Professor Swerdlow, speaking on the Kyrgyz-Tajik border conflict, introduced his topic by defining conflicts as “created,” “imagined,” and “often [coming] from a lack of resources or identity issues.” Like Armenia and Azerbaijan, Russian hegemony heavily dictated Kyrgyz-Tajik relations. Under Russian rule, Kyrgyz and Tajik individuals bonded over a lingua franca, forced army service, and intermarriages. In post-Soviet times, Kyrgyz and Tajik individuals struggled geopolitically after Russia’s haphazardly-drawn borders. Without Russian unity, the chasm between the two ethnic groups deepened, and clashes became increasingly intense, resulting in over 130,000 internally displaced people in Kyrgyzstan. Professor Swerdlow is particularly concerned with the rights of people displaced around the Kyrgyz-Tajik border. He noted that “central Asia is often a rights-free zone…a gap where international organizations don’t provide enough coverage.” Where international organizations or federal officials fail to act, civil society pulls through, with most progress emerging thanks to “naming and shaming” from NGOs, journalists, and other civil societies. While Professor Swerdlow called on the Office of the United Nations High Commissioner for Human Rights (OHCHR) to act on ensuring protections for these displaced civilians, he recommends learning the language of international law to “help us get to a more fair, more objective way of solving conflicts.” 

On behalf of GPI, we are extremely grateful for our guest speakers’ insight and advice. Upon listening to our speakers, a pattern became clear amongst these different border disputes; powerful, colonizing nations are to blame for the root of the conflicts. Whether it be Great Britain handing off their Mandate of Palestine to Zionist settlers or Russia arbitrarily designating borders, the lasting effects of colonialisation are unavoidably obvious.
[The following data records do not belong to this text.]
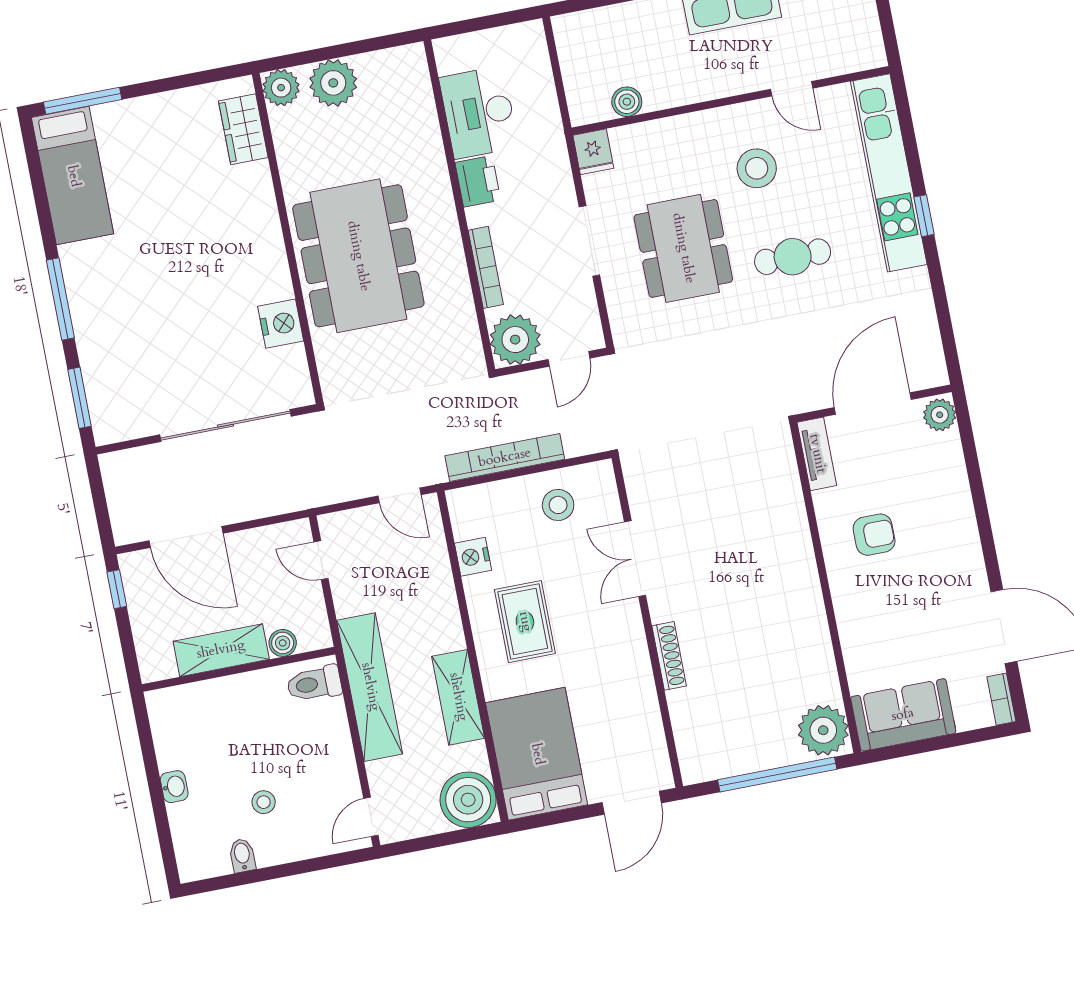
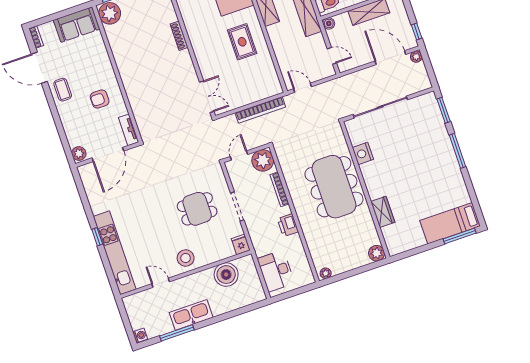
plant: (333, 83) -> (326, 273), moved, width x0.53, depth x0.53
boiler: (627, 102) -> (226, 275), width x1.86, depth x1.86
desk: (479, 112) -> (276, 271), moved, turned 180
wardrobe: (243, 129) -> (383, 212), moved
stool: (757, 168) -> (186, 258), moved
bed: (73, 176) -> (450, 223), moved, turned -90
dining table: (683, 248) -> (197, 209), width x0.73
cafe table: (793, 257) -> (150, 212), removed
stool: (558, 505) -> (235, 93), removed
plant: (126, 531) -> (416, 57), added
nightstand: (473, 557) -> (268, 66), removed
double door: (635, 559) -> (207, 97), moved
coffee table: (957, 568) -> (63, 90), added
boiler: (283, 643) -> (329, 23), moved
Colonizer nations take control of an area, maintain it for a bit, and then withdraw without much consideration into the ramifications of doing so. Now that the damage is done, the nations that inspired these issues are nowhere to be found; take, for instance, the abandoned Palestinians to whom the UN promised the right of return. Or the displaced Kyrgyz who must rely upon local civil activists for assistance as international organizations turn a blind eye. And while the global superpower perpetrators divert blame, the general population dismisses these conflicts as mere “third-world” violence occurring far, far away from the safety of their suburbs. 

We thank our fantastic speakers once again for opening our eyes to these prominent global issues, establishing a factual basis for these politicized issues, and inspiring us to continue educating ourselves. They help us remember that conflicts, no matter how distant, always carry a real human cost. In the words of Mr. Golendukin: there is always “a human side to the conflict [we] can’t let ourselves get separated from. People’s lives are on the line.”